In most cases, Dickert said he envisioned a public-private partnership, like the one used to build Kids Cove on North Beach, to make improvements.
On hiring a new public health administrator: Dickert met with a search firm last week to begin searching for Janelle Grammer's replacement. The city is also reviewing the entire department and considering if it's possible to consolidate services or make other changes, he said.
On the city's housing programs: Dickert hopes to get aggressive at revamping homes in the city. "I don't want to do two or three homes per year," he said. "We want to do 20 to 30 homes per year."
To get there, Dickert said he wants to study all of the housing programs in the city for "effectiveness and efficiency."
"We want to boost successes and move away from failures," Dickert said.
He said he also planned to re-evaluate city ordinances to take on landlords who are doing a poor job maintaining their properties.
On Tom Friedel as administrator: "He's exceeded expectations." On Friedel's first day he gave Dickert an update on the search for a new public health administrator and worked on several other local issues. "With any other new administrator I would have been driving them around and saying, 'This is Downtown,' this is 'Uptown,'" Dickert said.

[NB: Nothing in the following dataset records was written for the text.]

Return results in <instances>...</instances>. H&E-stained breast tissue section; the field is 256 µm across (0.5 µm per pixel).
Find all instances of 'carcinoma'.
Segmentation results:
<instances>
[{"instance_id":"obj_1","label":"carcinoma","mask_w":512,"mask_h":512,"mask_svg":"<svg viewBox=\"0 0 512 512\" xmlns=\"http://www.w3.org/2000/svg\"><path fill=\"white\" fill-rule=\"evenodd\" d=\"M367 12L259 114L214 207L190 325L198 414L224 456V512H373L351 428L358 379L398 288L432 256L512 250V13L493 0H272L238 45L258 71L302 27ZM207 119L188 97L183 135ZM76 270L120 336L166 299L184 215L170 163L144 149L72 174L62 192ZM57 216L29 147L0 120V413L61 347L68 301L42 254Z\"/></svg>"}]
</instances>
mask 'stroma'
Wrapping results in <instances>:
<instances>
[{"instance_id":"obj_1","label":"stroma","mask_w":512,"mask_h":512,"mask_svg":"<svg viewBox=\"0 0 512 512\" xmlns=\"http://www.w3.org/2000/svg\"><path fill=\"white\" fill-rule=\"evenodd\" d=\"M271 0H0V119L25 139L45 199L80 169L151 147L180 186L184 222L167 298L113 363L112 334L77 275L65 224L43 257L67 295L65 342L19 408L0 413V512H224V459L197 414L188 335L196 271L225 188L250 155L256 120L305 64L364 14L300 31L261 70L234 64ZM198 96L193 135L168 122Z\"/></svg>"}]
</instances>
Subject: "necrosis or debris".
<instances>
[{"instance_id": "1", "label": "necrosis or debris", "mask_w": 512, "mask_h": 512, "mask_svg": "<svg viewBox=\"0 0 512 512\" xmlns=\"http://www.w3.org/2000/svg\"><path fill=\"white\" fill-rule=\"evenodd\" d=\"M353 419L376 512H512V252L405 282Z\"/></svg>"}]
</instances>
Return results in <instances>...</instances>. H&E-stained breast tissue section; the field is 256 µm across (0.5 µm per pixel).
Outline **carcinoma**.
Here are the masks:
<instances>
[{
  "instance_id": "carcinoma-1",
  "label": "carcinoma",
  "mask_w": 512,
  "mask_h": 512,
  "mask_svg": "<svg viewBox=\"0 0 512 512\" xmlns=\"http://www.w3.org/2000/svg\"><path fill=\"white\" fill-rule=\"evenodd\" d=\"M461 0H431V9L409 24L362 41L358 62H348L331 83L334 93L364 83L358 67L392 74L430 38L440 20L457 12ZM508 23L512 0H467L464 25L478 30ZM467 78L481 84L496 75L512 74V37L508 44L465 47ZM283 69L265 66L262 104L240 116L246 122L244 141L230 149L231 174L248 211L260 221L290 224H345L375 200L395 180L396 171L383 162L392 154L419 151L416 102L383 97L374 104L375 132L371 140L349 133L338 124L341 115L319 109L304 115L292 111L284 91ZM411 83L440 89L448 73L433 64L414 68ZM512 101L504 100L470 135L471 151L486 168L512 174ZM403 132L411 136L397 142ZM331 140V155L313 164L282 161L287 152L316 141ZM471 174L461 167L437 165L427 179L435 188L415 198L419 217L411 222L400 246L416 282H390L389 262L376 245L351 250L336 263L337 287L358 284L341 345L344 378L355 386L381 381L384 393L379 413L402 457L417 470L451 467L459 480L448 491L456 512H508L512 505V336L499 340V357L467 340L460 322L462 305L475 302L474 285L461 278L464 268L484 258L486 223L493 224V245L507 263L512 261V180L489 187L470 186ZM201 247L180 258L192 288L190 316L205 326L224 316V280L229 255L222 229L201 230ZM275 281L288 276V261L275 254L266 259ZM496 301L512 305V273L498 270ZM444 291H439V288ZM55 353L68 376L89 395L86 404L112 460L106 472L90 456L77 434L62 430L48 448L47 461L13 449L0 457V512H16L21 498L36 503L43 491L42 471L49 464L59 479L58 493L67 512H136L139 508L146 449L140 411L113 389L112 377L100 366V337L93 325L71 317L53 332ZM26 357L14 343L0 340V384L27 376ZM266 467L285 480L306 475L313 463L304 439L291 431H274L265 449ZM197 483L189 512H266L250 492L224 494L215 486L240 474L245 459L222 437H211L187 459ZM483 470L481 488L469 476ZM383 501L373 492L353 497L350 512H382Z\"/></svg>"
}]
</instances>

Dickert defended Friedel's six-year contract, which is unusual among city, village and town administrators in Wisconsin. He said the city needed "consistency and uniformity" in the coming years, especially with another mayoral election coming up in 2011. Locking in the administrator through 2015 was one to stabilize local government, Dickert said.
"This way we're not recreating the government wheel," he said.
On his new job: "It's overwhelming. I never realized how deep it would go. I love it."
As proof, the new mayor said his blood pressure, checked recently, was 106/52. The nurse said that meant he had a stress-free job. "I told her I had the best job on the planet," Dickert said.